А потом выбежала красавица из круга, взяла Фому за руку и повела за собой в густой лес, в непролазные лиственные чащи, через колючий ежевичник. Мигали на них из дуплистых яворов желтыми фонариками совы. Ветер пробежал по небу черной тучей. Деревья закачались, рванулись с мест, корни вырывая. Страшно, жутко, боязно было в том живом лесу. Казалось, вот-вот эта толпа стволов сорвется куда-то, сбиваясь в буреломы.
Страшно, боязно было Фоме искать людское счастье, расцветавшее в ту ночь.
— Вот оно, смотри, — сказала красавица и благословила его. — Иди сорви.
Далеко-далеко, за гнилой глубокой пропастью светился цветок папоротника.
«Почему я? — подумал осторожный Фома. — Еще упаду, собьюсь, затопчут. Зачем мне эти хлопоты? Пусть другие».
Но она положила руку на его плечо: «Иди, иди».
И Фома на дрожащих ногах пошел между деревьями, в кровь обдирающими лицо, оставляя на сучках клочья одежды, лез через трухлявые стволы, как в темном кинозале, спотыкаясь, падал, поднимался, едва преодолел глубокий овраг и остановился над самой сердцевиной огня, над тем, чего всегда жаждала его боязливая, но невероятно честолюбивая душа.
Нестерпимо припекло пальцы, но выхватил он, будто из горна, ослепительный огнистый цветок и победно прижал к груди — «Мой!» И в то же мгновение зашипел цветок и погас. И остался в руках черный пепел, истлевшие листья.
В понедельник с утра Фома проснулся с тяжелой головой. Солнечный свет резал глаза, грудь раздирал сухой кашель. Фома пощупал миндалины. Еще вчера он был здоров, а сегодня — на тебе. И где это его просквозило? Откуда дует? От кого это он подхватил?
Но раздумывать было некогда. Водянистый снова опаздывал на кафедру, а сегодня решалась его судьба: «да» или «нет» диссертации. На глиняных ногах он бежал по лестнице, непочтительно расталкивал оторопевших студентов, ядовито дышал, но никак не мог подняться выше третьего этажа. Наконец, низко опустив голову, проскользнул в аудиторию, сел на первый попавшийся стул и снова с завистью увидел, как аспирант Груенко достает из дипломата «Фанту» в порошке, разводит в стакане с водой, а профессор Забудько пьет и причмокивает.
На Фому страшно было смотреть. Под глазами выступили малиновые отеки, редкие волосики, словно из болотной ряски вылез, прилипли к черепу. Женщины сочувствующе зашептались: «Совсем загнали парня». Но угнетенному Фоме теперь казалось фальшивым это сочувствие.

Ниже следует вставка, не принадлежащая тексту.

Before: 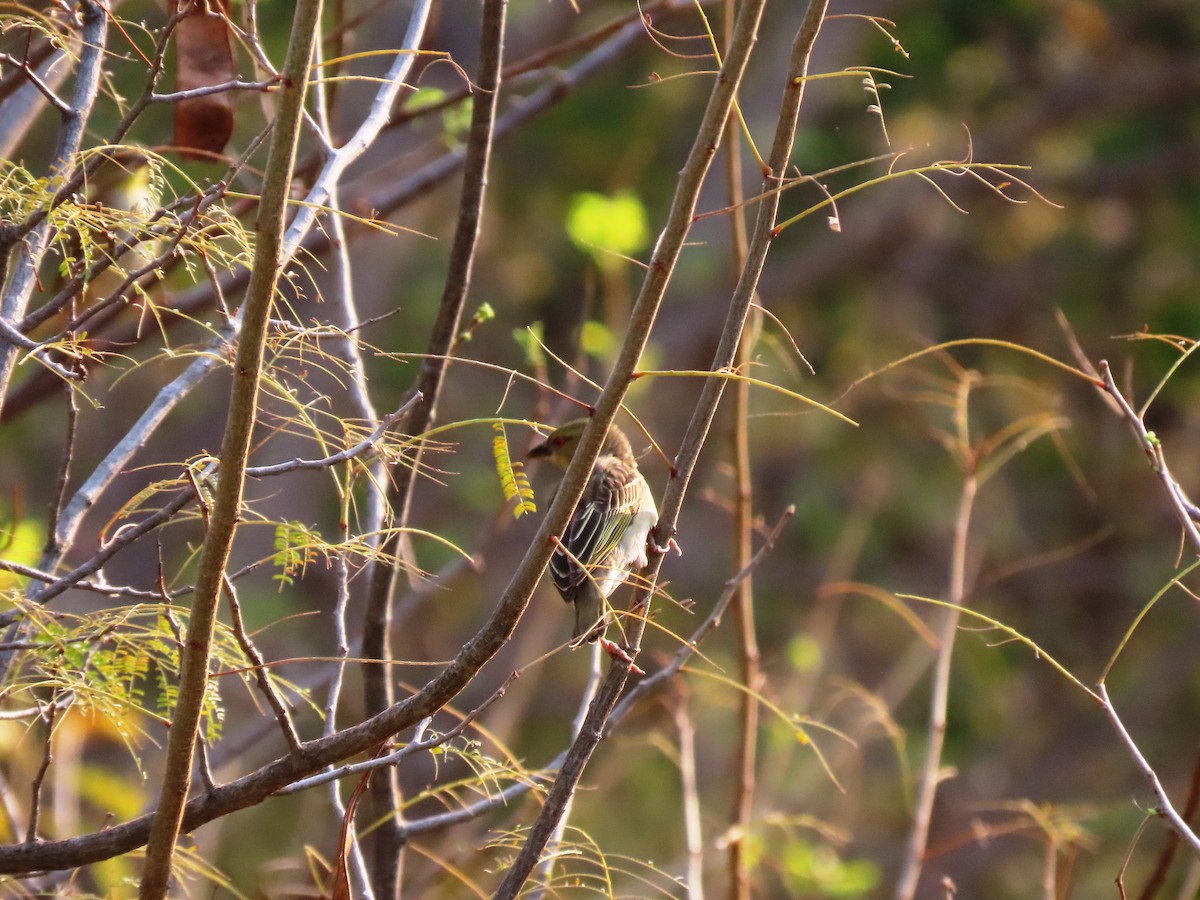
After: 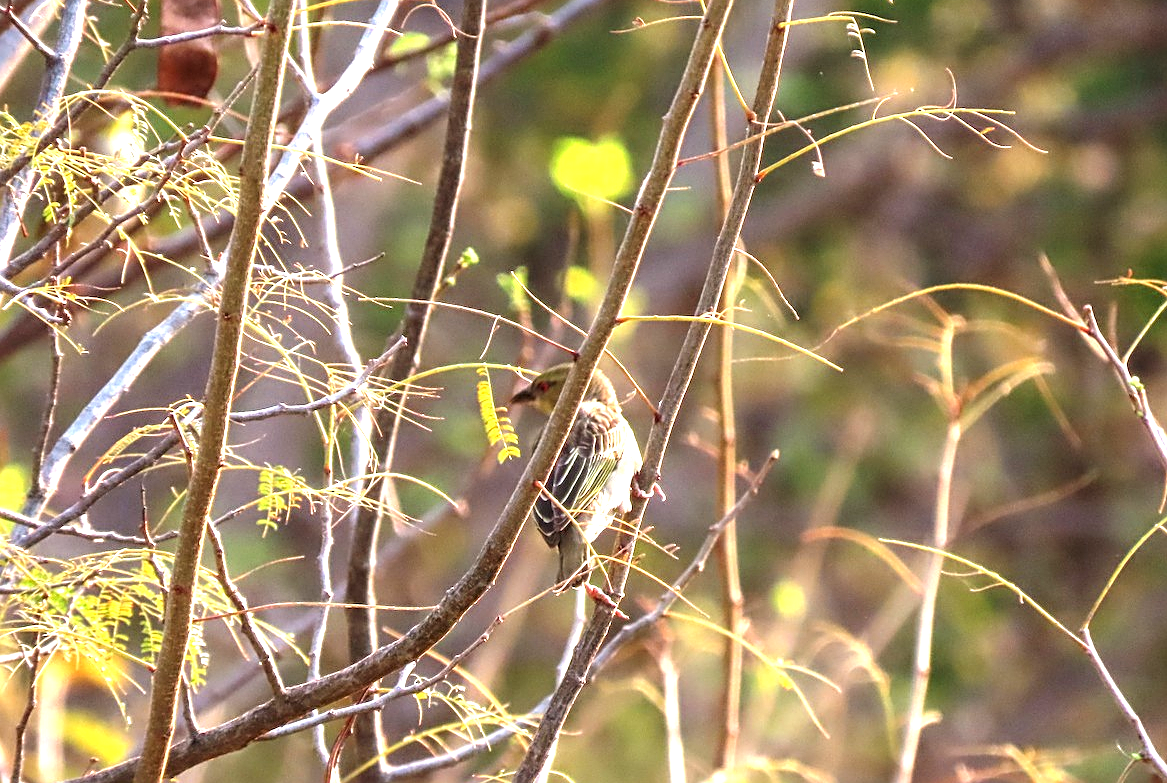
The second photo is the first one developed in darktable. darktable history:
crop: left 1.403%, top 6.127%, right 1.344%, bottom 6.802%
sharpen: on, module defaults
exposure: black level correction 0, exposure 1.167 EV, compensate highlight preservation false
local contrast: on, module defaults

Кровь била ему в виски, будто висел он вниз головой. В болезненном его воображении все слова, хорошие, добрые, что говорили о его работе, раздувались, вывертывались наоборот, меняли свой заряд с позитивного на негативный, добрые делались злыми, сочувственные — предательскими, подбадривающие — ироническими. Оборотнями делались, как коряги в тумане.